Steve McEllistrem

The Devereaux Dilemma

Why Are We Militarizing the World?

As of 2013, per a Department of Defense Base Structure Report, the US had 598 overseas bases in 40 foreign countries. Almost 200,000 military personnel were deployed at those bases, and the cost of maintaining all this military readiness reached well into the billions – perhaps as high as $100 billion.

Some of these bases are necessary, like the ones in Afghanistan and Iraq. Some of them seem bizarrely frivolous, like the more than 150 base sites in Germany, more than 100 in Japan and more than 80 in South Korea, according to the Pentagon.

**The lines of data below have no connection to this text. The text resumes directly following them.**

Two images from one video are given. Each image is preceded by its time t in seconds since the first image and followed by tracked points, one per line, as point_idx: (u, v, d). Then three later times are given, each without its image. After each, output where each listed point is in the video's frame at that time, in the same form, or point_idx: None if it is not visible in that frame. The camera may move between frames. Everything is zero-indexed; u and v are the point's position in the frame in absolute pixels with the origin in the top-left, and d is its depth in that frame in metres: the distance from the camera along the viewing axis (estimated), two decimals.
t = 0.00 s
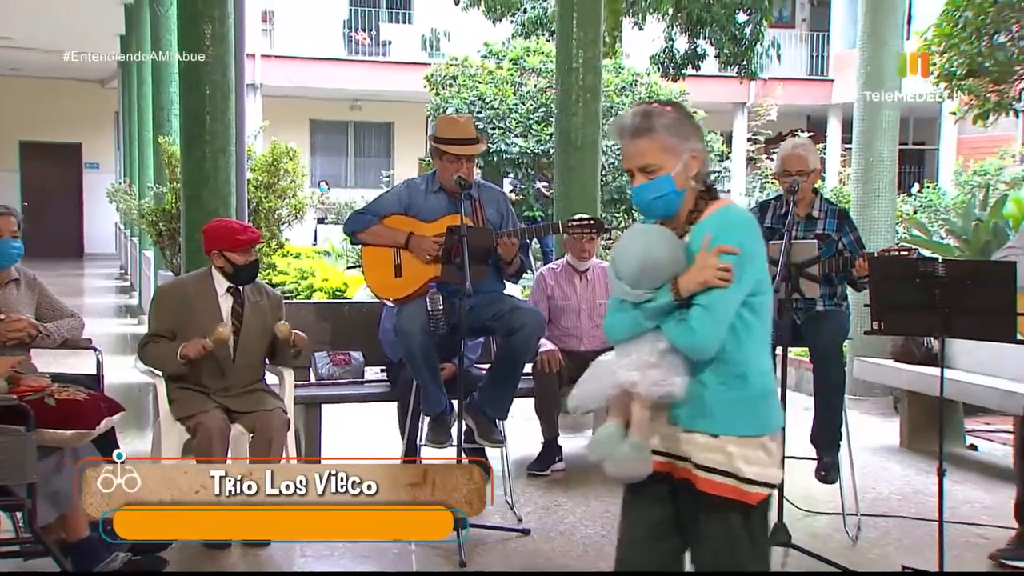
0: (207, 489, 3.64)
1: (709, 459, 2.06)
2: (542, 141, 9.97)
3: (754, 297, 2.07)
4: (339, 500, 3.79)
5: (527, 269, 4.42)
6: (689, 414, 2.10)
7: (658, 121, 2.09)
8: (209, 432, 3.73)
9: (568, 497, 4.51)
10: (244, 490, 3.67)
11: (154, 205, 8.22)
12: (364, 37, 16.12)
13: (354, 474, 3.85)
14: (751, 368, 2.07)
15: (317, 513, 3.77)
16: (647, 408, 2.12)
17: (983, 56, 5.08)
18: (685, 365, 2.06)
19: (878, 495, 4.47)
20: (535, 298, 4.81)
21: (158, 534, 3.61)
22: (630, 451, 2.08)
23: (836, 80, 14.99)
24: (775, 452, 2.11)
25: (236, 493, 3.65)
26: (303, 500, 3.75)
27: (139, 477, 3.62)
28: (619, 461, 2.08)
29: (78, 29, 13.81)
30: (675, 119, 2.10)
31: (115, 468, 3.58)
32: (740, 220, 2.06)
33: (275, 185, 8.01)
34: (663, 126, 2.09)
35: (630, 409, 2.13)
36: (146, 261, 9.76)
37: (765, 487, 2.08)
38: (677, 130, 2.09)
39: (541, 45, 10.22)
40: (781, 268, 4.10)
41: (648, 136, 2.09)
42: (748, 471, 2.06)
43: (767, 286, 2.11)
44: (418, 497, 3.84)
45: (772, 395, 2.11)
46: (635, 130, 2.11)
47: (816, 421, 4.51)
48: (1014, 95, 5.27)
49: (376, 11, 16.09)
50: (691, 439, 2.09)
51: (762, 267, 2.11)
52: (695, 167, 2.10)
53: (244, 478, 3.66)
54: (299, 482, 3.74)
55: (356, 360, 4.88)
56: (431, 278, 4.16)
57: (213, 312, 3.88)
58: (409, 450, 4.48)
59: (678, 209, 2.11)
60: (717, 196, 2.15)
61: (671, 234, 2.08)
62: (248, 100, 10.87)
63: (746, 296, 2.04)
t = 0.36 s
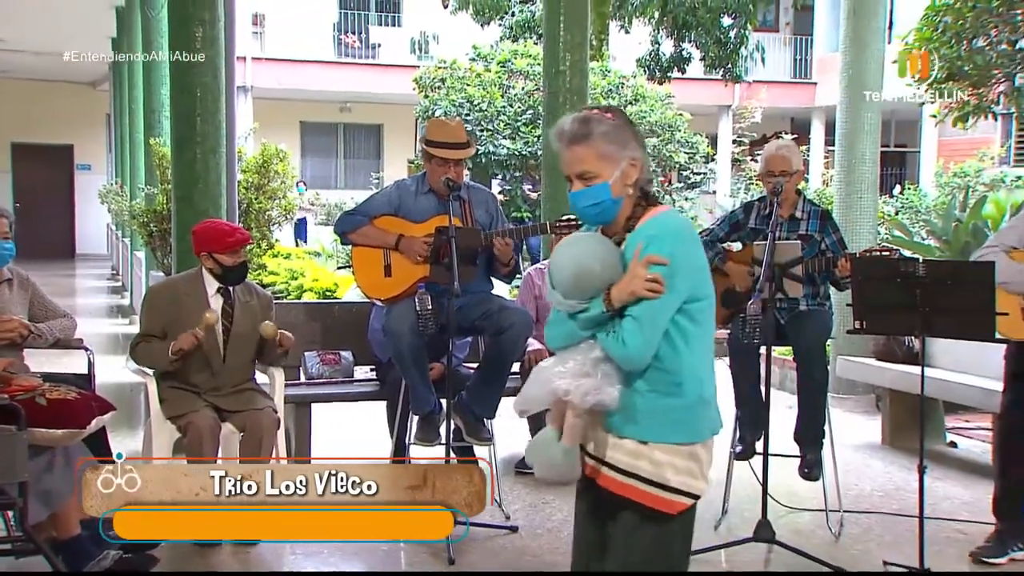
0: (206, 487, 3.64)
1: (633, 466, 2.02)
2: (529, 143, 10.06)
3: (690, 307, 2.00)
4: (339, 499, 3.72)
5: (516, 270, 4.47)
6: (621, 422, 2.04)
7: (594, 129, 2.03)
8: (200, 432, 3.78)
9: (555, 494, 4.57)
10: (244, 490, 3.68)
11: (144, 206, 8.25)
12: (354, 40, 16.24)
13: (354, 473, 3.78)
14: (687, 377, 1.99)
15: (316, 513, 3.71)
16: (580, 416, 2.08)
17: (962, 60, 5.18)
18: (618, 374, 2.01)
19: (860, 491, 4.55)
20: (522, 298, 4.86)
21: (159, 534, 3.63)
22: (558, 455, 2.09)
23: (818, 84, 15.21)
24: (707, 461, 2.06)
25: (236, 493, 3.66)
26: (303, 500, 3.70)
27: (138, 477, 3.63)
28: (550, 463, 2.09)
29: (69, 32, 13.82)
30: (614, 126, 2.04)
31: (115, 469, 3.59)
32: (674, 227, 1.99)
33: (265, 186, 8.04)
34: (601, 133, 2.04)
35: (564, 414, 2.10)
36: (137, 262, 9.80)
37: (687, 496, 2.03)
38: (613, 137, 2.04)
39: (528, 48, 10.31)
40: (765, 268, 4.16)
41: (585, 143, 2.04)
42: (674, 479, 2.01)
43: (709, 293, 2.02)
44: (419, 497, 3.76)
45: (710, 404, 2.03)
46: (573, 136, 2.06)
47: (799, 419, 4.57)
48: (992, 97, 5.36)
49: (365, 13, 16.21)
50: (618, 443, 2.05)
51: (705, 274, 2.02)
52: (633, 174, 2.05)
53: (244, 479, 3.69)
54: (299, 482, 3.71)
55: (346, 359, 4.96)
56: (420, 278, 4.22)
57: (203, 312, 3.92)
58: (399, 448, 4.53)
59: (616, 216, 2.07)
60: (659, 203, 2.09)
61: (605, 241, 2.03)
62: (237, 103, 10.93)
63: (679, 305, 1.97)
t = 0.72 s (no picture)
0: (206, 487, 3.56)
1: (592, 468, 2.02)
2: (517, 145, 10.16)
3: (647, 304, 2.01)
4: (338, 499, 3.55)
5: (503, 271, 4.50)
6: (580, 421, 2.03)
7: (553, 124, 2.03)
8: (191, 431, 3.82)
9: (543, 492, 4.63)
10: (245, 491, 3.58)
11: (136, 207, 8.30)
12: (344, 43, 16.28)
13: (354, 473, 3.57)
14: (644, 374, 2.00)
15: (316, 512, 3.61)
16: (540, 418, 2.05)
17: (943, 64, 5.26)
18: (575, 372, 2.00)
19: (842, 488, 4.61)
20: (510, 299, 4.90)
21: (160, 533, 3.60)
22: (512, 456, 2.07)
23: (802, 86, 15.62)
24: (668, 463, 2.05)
25: (236, 494, 3.57)
26: (303, 500, 3.58)
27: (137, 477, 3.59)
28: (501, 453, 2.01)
29: (59, 33, 13.83)
30: (573, 120, 2.04)
31: (115, 469, 3.61)
32: (632, 221, 1.99)
33: (256, 188, 8.08)
34: (560, 127, 2.03)
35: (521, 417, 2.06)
36: (129, 262, 9.86)
37: (651, 499, 2.02)
38: (573, 133, 2.04)
39: (516, 51, 10.43)
40: (750, 268, 4.20)
41: (544, 136, 2.03)
42: (635, 482, 2.00)
43: (666, 289, 2.04)
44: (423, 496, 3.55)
45: (669, 403, 2.04)
46: (531, 129, 2.05)
47: (782, 418, 4.63)
48: (972, 100, 5.44)
49: (355, 17, 16.42)
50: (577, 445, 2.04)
51: (662, 272, 2.03)
52: (593, 169, 2.06)
53: (244, 479, 3.59)
54: (299, 482, 3.59)
55: (337, 359, 4.88)
56: (409, 278, 4.27)
57: (193, 313, 3.97)
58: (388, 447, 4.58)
59: (573, 212, 2.07)
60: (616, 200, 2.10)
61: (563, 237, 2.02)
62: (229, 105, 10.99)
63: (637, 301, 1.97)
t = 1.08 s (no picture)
0: (206, 488, 3.33)
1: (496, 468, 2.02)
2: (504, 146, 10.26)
3: (556, 307, 1.99)
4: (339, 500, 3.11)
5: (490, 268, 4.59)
6: (484, 422, 2.03)
7: (466, 124, 2.05)
8: (179, 429, 3.87)
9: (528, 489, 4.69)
10: (245, 491, 3.32)
11: (126, 208, 8.35)
12: (333, 46, 16.39)
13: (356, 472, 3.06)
14: (548, 378, 1.99)
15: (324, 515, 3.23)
16: (445, 416, 2.04)
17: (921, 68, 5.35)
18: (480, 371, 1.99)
19: (822, 485, 4.70)
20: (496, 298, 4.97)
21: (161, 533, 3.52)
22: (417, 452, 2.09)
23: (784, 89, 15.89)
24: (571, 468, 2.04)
25: (236, 494, 3.31)
26: (304, 500, 3.19)
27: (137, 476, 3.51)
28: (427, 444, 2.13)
29: (49, 36, 13.86)
30: (485, 120, 2.06)
31: (115, 470, 3.55)
32: (545, 220, 1.97)
33: (245, 189, 8.12)
34: (472, 126, 2.06)
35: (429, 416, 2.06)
36: (119, 262, 9.90)
37: (550, 504, 2.02)
38: (485, 132, 2.06)
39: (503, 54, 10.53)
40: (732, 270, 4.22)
41: (456, 136, 2.07)
42: (531, 486, 2.00)
43: (578, 293, 2.02)
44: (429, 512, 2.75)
45: (576, 408, 2.02)
46: (445, 129, 2.08)
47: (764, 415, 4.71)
48: (949, 104, 5.54)
49: (343, 20, 16.52)
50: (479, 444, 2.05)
51: (575, 275, 2.01)
52: (507, 169, 2.08)
53: (245, 479, 3.33)
54: (300, 482, 3.20)
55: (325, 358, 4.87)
56: (396, 279, 4.31)
57: (179, 314, 4.01)
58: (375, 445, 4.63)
59: (489, 210, 2.09)
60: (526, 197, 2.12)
61: (476, 234, 2.02)
62: (217, 107, 11.05)
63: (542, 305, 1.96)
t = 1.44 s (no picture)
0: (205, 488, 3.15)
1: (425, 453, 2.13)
2: (492, 147, 10.35)
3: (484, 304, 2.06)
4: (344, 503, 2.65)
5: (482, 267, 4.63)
6: (419, 416, 2.13)
7: (393, 123, 2.10)
8: (171, 428, 3.91)
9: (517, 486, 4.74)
10: (245, 491, 3.13)
11: (116, 208, 8.36)
12: (323, 48, 16.37)
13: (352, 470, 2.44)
14: (478, 375, 2.07)
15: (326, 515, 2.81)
16: (383, 414, 2.16)
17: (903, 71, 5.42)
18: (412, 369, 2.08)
19: (806, 481, 4.77)
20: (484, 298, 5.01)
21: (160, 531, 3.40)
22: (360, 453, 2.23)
23: (769, 92, 16.12)
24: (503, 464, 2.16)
25: (235, 494, 3.12)
26: (303, 500, 2.89)
27: (137, 478, 3.47)
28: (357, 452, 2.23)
29: (38, 36, 13.88)
30: (411, 117, 2.10)
31: (115, 470, 3.50)
32: (472, 219, 2.02)
33: (235, 189, 8.14)
34: (399, 124, 2.10)
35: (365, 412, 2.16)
36: (109, 262, 9.92)
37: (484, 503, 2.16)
38: (414, 129, 2.10)
39: (491, 56, 10.61)
40: (718, 270, 4.27)
41: (383, 135, 2.11)
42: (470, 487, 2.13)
43: (509, 288, 2.09)
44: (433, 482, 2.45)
45: (506, 403, 2.10)
46: (373, 129, 2.12)
47: (748, 412, 4.77)
48: (931, 106, 5.61)
49: (334, 23, 16.48)
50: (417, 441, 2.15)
51: (507, 272, 2.07)
52: (437, 165, 2.10)
53: (244, 478, 3.14)
54: (299, 481, 2.90)
55: (314, 357, 4.94)
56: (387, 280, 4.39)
57: (168, 313, 4.05)
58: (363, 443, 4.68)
59: (420, 207, 2.12)
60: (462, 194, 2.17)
61: (407, 233, 2.09)
62: (207, 109, 11.08)
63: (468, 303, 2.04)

Why do we need so great a military presence in a country like Germany? Why do we need military bases in Honduras, Guam, Djibouti and The Netherlands? And why do we tolerate no military bases of foreign powers on our soil? If we’re helping Italy and Australia by placing bases in their territory, why do we not accept the assistance of allies in our lands?

Because it’s not really about protection. It’s about imperialism. We spend tens of thousands of dollars more each year to keep each soldier or sailor at a foreign base. Our water supply infrastructure degenerates, our roads deteriorate, our power grid decays into obsolescence and we pay military personnel to safeguard our nation in Greece and Greenland.

Who benefits?

Military contractors, mostly. The Halliburtons and DynCorp Internationals. They build the bases and supply them at a massive profit. They resist the idea of closing them as dangerous to national security so we continue funding them while letting our investments in education, healthcare, transportation and housing suffer.

But maybe we’re helping these other countries by being there. Maybe we’re boosting their economies. Unfortunately, there’s very little evidence of that. Mostly when we close a base, and it doesn’t happen very often, there’s almost no adverse economic impact. Sometimes there’s even a positive one.

What about the plans of terrorists to attack us? Don’t these foreign bases help with rooting out evildoers? Again, we have no real evidence of that. Most of what we find we can discover whether or not we have a physical presence in another country. With recent advances in information technology we could likely obtain intelligence from Topeka, Kansas, as easily as we can from inside any other nation.

And maintaining bases in countries that are marginally unfriendly – countries like Saudi Arabia and Bahrain and Qatar – often leads to greater radicalization of the local populace.

More importantly, the increased presence of bases abroad makes military intervention a more attractive option for our politicians. It’s easier to order a preemptive strike when you’ve got facilities only a few hours away. And with military bases around the world, we always have facilities no more than a few hours away.

We essentially live now in a permanently militarized society. We almost never close military bases. We need to maintain them, their apologists say, to keep our nation safe. These are usually the same people who say we need to cut fraud and waste in government so we have to cut programs that help the poor.

If we just rid ourselves of some of these obscene imperialist outcrops, we might be able to help the 1 in 5 American children living in poverty. But they don’t contribute to the coffers of the politicians who make the laws, so they don’t really count.